Abitando a Siena, capita prima o poi di dover accompagnare qualcuno, italiano o straniero che sia, a vedere il Palio. E qui cominciano i guai. Spiegare infatti come funziona questo celebre agone a chi vi si avvicini con in mente una normale corsa di cavalli, o peggio ancora una competizione sportiva modello Olimpiadi, è molto difficile. Prima di tutto, infatti, occorre mettere in chiaro che il Palio è sì una gara, ma decisa anche dal sorteggio. A sorte vengono infatti estratti i cavalli assegnati alle singole contrade, la sorte determina il loro reciproco piazzamento al canape di partenza, così come ancora la sorte decide quale sarà il cavallo, detto «di rincorsa», che caracolla dietro tutti gli altri, già pronti a partire, e il cui fantino ha il compito, o meglio il potere, di dare inizio alla gara, scattando in avanti quando lo ritiene più opportuno. D’altra parte, però, occorre anche spiegare che, a differenza di qualsiasi altra competizione, al Palio è considerato assolutamente lecito il patteggiare fra i singoli concorrenti. Non solo perché lungo tutto l’anno i singoli capitani di contrade sono impegnati a «negoziare» fra loro vittorie o sconfitte, ma perché questa pratica si protrae fino a un attimo prima della partenza, quando i fantini, con i cavalli già schierati sul filo della partenza, continuano a parlottare fra loro accordandosi con l’uno o con l’altro per favorirsi o sfavorirsi reciprocamente durante la corsa. Partiti i cavalli, poi, diventa indispensabile precisare che le reciproche frustate fra i fantini sono ammesse. E che dire delle reazioni del pubblico senese, che gode non solo, o non tanto, quando la propria contrada vince, ma quando la nemica perde (meglio ancora se arriva seconda, in quanto «ripurgata»)? Come si vede, illustrare tutto ciò in una rapida sintesi di antropologia paliesca costituisce un compito non facile.

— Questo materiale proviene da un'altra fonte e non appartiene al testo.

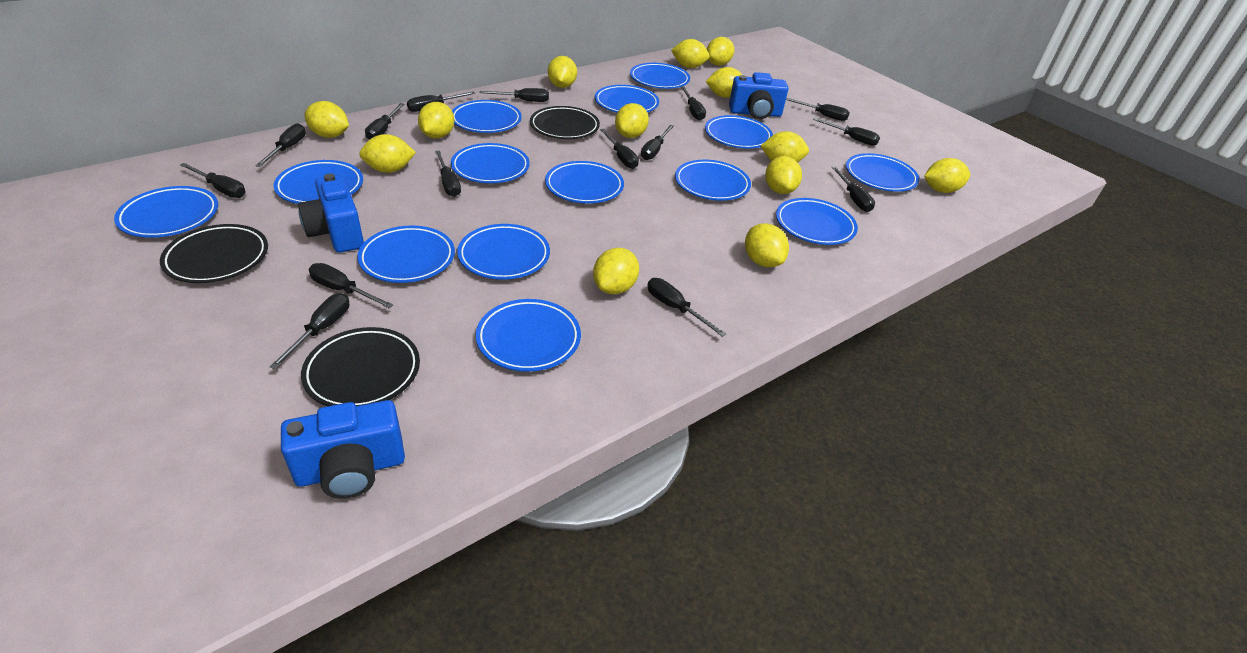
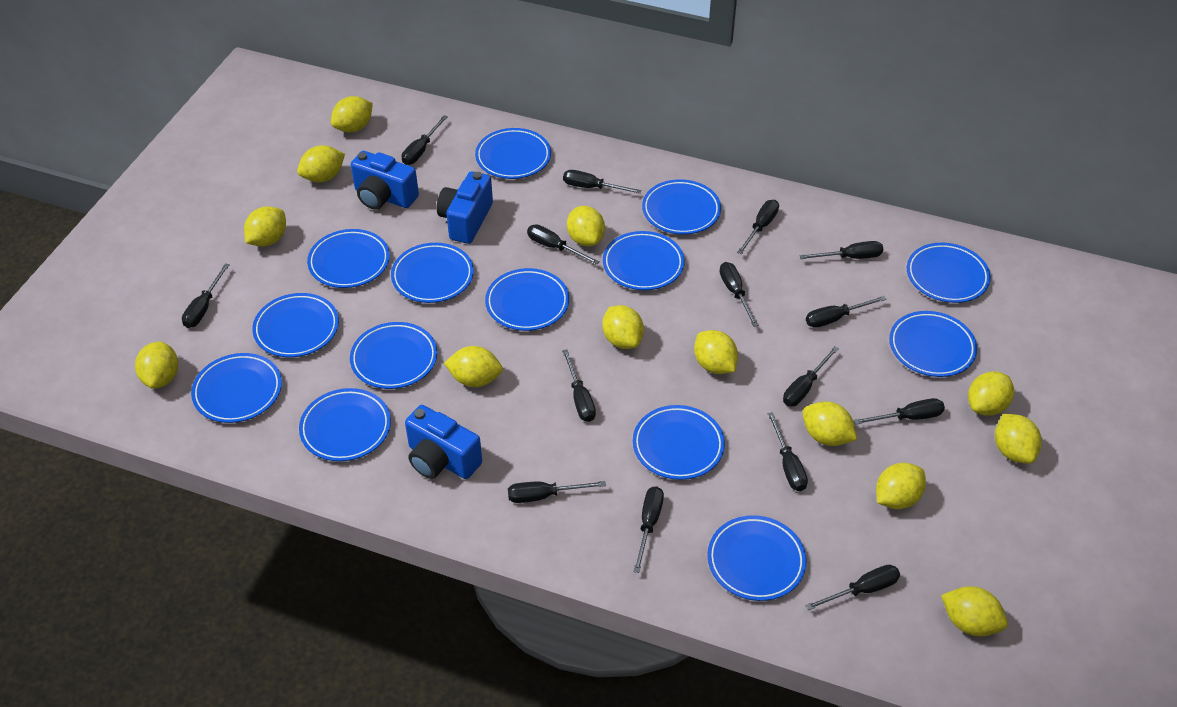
black plate: 3 -> 0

Ecco, la stessa difficoltà l’ho provata ogni volta che mi sono trovato a spiegare a qualcuno, estraneo al mondo dell’università, come funziona il sistema di reclutamento che vige all’interno della nostra istituzione. Si pensi solo al meccanismo dei famigerati «concorsi»: questo ritualizzato
meccanismo cerimoniale, così squisitamente accademico, in cui si intersecano consorteria e merito, regole e trasgressione, centralità nazionale e redistribuzione locale, malignità della sorte e prevaricazione del potere. Come spiegare tutto ciò a qualcuno che l’università la conosce al massimo per esservisi laureato (ed è ingenuamente convinto che i concorsi siano semplicemente «truccati») o peggio ancora a un professore del Missouri?